[Machine-readable electronics designs]
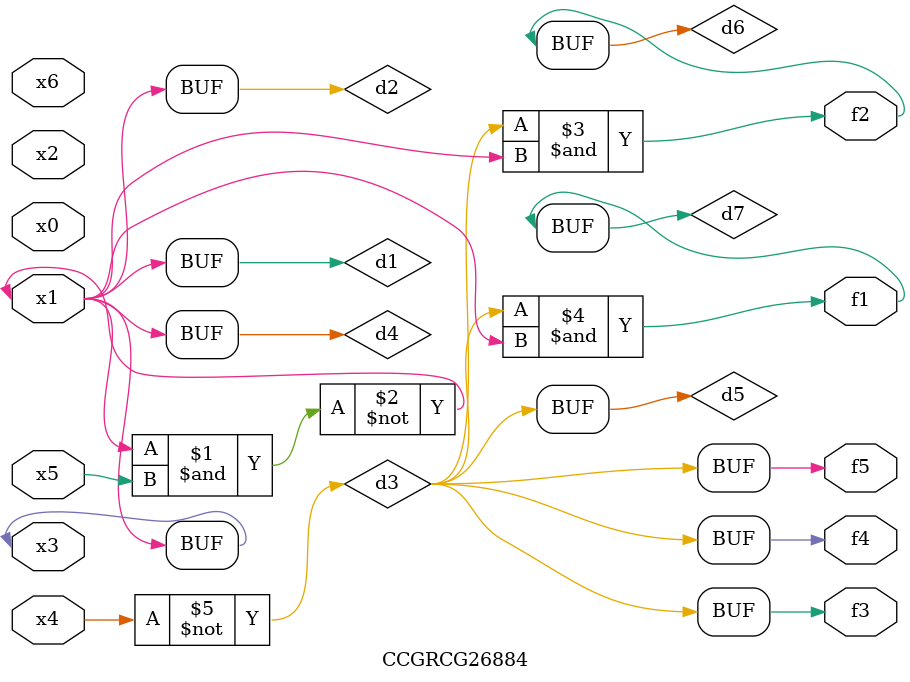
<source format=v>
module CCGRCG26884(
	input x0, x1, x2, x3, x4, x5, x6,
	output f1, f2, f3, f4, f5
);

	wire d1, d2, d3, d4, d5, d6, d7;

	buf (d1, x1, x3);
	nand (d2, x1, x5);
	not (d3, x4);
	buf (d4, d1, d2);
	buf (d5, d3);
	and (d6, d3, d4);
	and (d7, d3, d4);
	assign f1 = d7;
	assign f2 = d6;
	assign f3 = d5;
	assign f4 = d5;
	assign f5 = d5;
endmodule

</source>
---
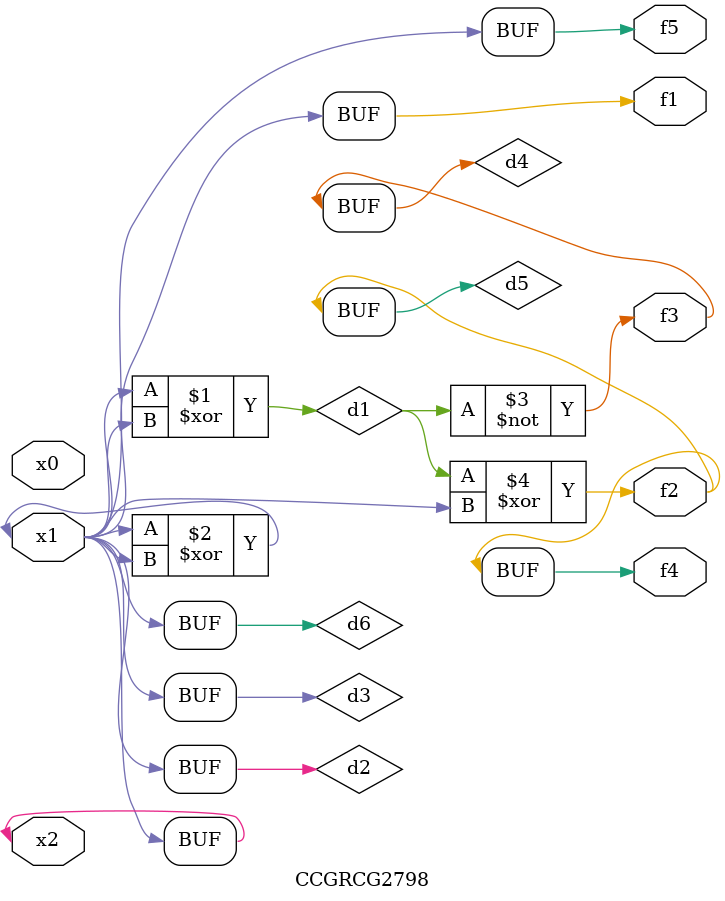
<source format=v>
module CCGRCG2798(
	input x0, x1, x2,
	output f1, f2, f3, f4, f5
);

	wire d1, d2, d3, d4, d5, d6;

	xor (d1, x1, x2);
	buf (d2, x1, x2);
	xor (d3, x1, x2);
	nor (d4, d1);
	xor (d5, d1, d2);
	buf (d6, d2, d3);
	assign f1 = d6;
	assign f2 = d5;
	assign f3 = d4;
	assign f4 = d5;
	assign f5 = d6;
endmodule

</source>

> **Task directions**: Filter the entries above and keep only the lines with the word "wire".

> **Solution**:
	wire d1, d2, d3, d4, d5, d6, d7;
	wire d1, d2, d3, d4, d5, d6;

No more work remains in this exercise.